The socio-economic and caste census 2011, for which pilots have already been conducted, is going to be based on three steps: 1. Some households are to be automatically excluded, 2. Some households are to be compulsorily included, and 3. Rest households will be ranked based on 7 deprivation criteria and a cut off mark will be decided to suit the poverty ratio decided by the Planning Commission. Recently, Jairam Ramesh, the newly appointed Minister of Rural Areas and Employment, hinted that the cap put on the BPL list may be revisited. He is also understood to have written a letter to the Deputy Chairperson of the Planning Commission. But it is unlikely that he would be able to convince the Planning Commission. The Ministry of Rural Areas and Employment has been in favour of keeping the cap at least to 50%, as recommended by the NAC member, NC Saxena. But the Planning Commission thinks otherwise.
The criteria of self exclusion being used in the socio-economic and caste census 2011 are extremely excluding and are likely to exclude many deserving poor families. For example anyone owning a two wheeler will be automatically out of the list. If you have a fridge you will be out of the BPL list automatically. Many poor people have a two wheeler (a moped or a second hand scooter/bike) for the very work they do like selling milk or vegetables. If a family in an urban slum (this year, for the first time, the exercise to identify poor is undertaken in urban areas as well) has somehow managed to buy a second hand fridge will be automatically out of the list. A poor farmer somehow possessing a Kisan Credit Card with credit limit of Rs. 50,000 is also going to be automatically excluded.
The families who are neither compulsorily included nor automatically excluded will be ranked according to 7 point deprivation criteria. The deprivation criteria also have serious problems. For example one of the deprivation criteria is a household having one room kacha house. The three room pucca house owner families have been excluded automatically, but what about families having two room houses or one room pucca houses. They are likely to not get a chance to be ranked under the deprivation criteria ranking and loose a chance to be identified as poor.
The whole process, therefore, is an exercise to exclude maximum number of poor families and bar them from being listed as BPL families.
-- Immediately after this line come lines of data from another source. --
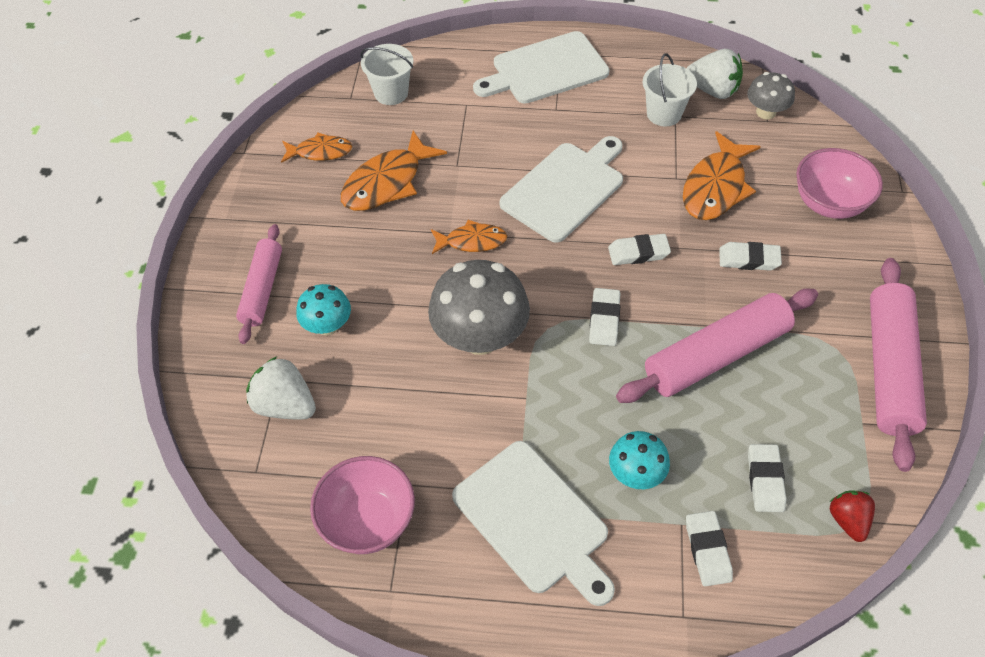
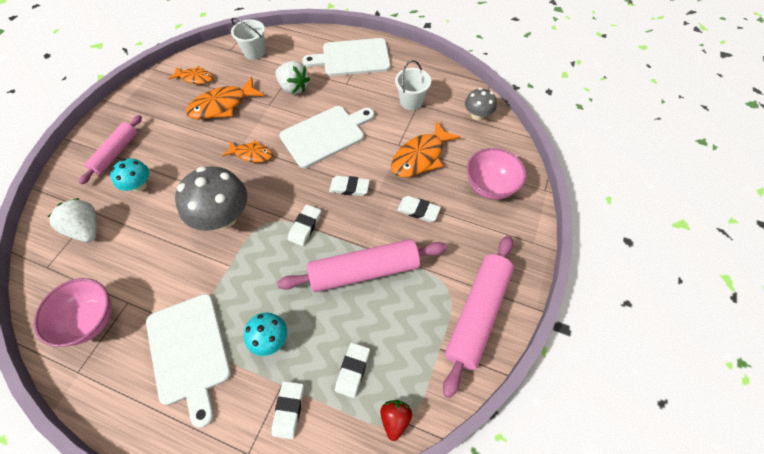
camera: 15 degrees right, 5 degrees up
(713, 90) = (450, 93): white strawberry -> white strawberry (293, 88)

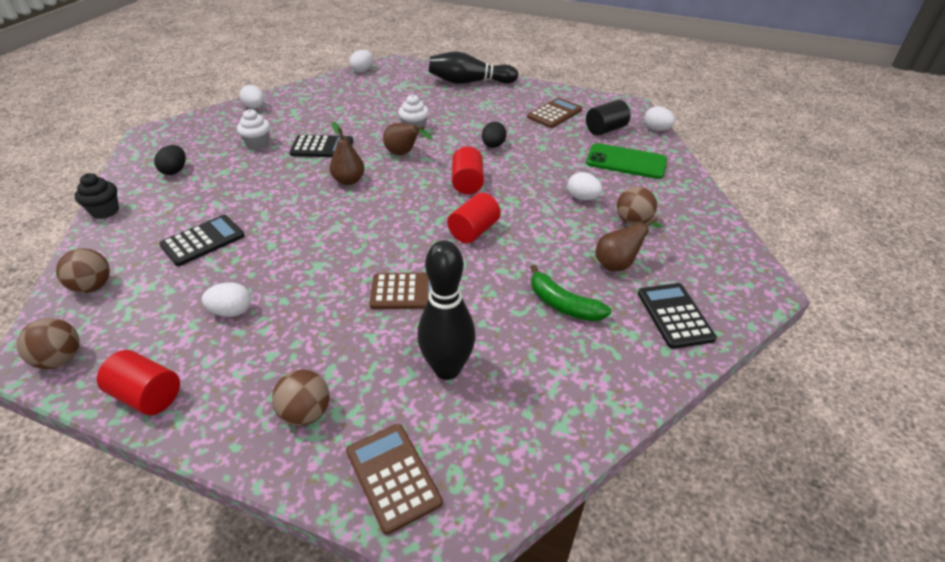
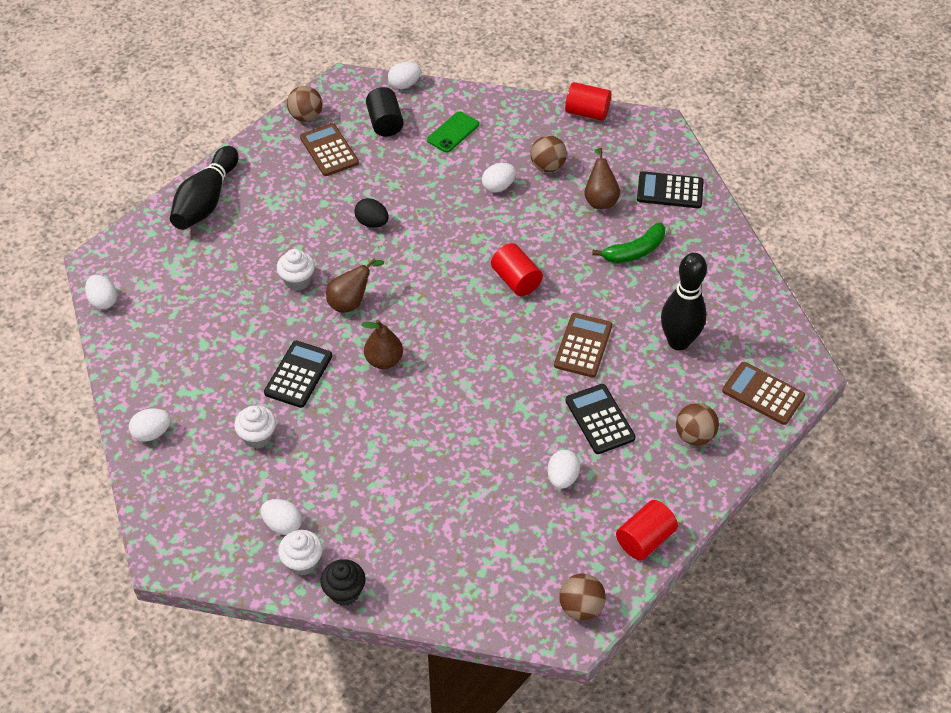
camera: 70 degrees left, 10 degrees up
(93, 286) = (484, 591): brown ball -> brown ball (306, 116)
(138, 186) = (303, 562): none -> white cupcake
(175, 171) = (283, 524): black egg -> white egg
(203, 241) = (442, 498): black calculator -> black calculator (599, 419)
(393, 476) = (763, 394): brown calculator -> brown calculator turned 45 degrees clockwise
(467, 183) = (434, 263): red cylinder -> red cylinder (587, 112)
(626, 162) = (453, 132): green phone -> green phone, size x0.67

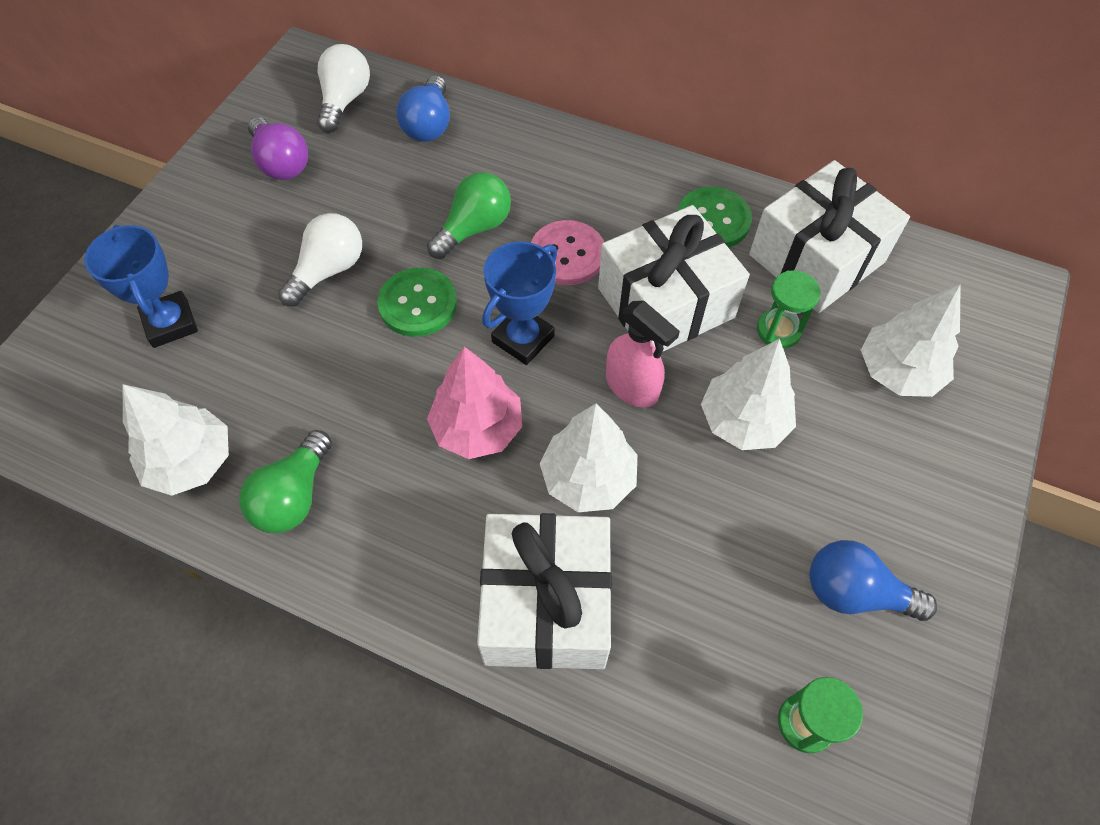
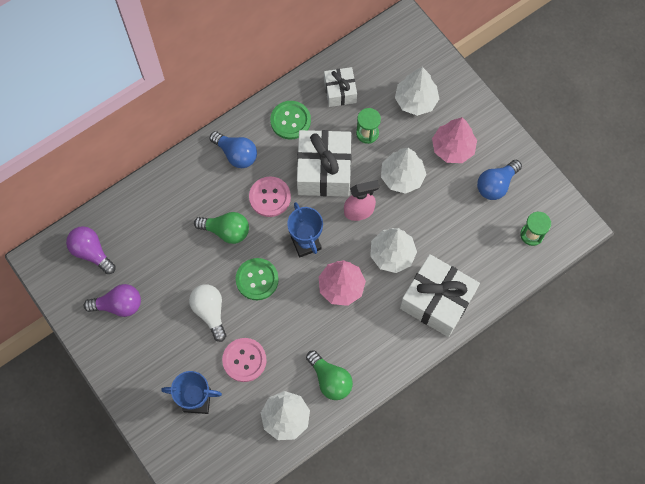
camera: 60 degrees left, 10 degrees up
(269, 353) = (244, 360): none -> pink button
(345, 101) = (91, 252): white light bulb -> purple light bulb
(429, 124) = (139, 218): blue light bulb -> blue light bulb (236, 154)
(474, 228) = (226, 231): green light bulb -> green light bulb turned 120 degrees clockwise
(816, 258) = (340, 91): white gift -> white gift, size x0.57
(863, 476) = (453, 148): none -> pink tree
So that government can cut down and minimize its expenditure on development and can divert its resources towards the corporate sector people to give them subsidy for starting their industries and setting up SEZ, so that even higher economic growth can be achieved. If the intention was to provide necessary services to the poor, the government would have not gone into BPL vs. APL categorization. Studies have suggested that the schemes which are universal in nature perform better than those which are aimed at targeting the BPL families.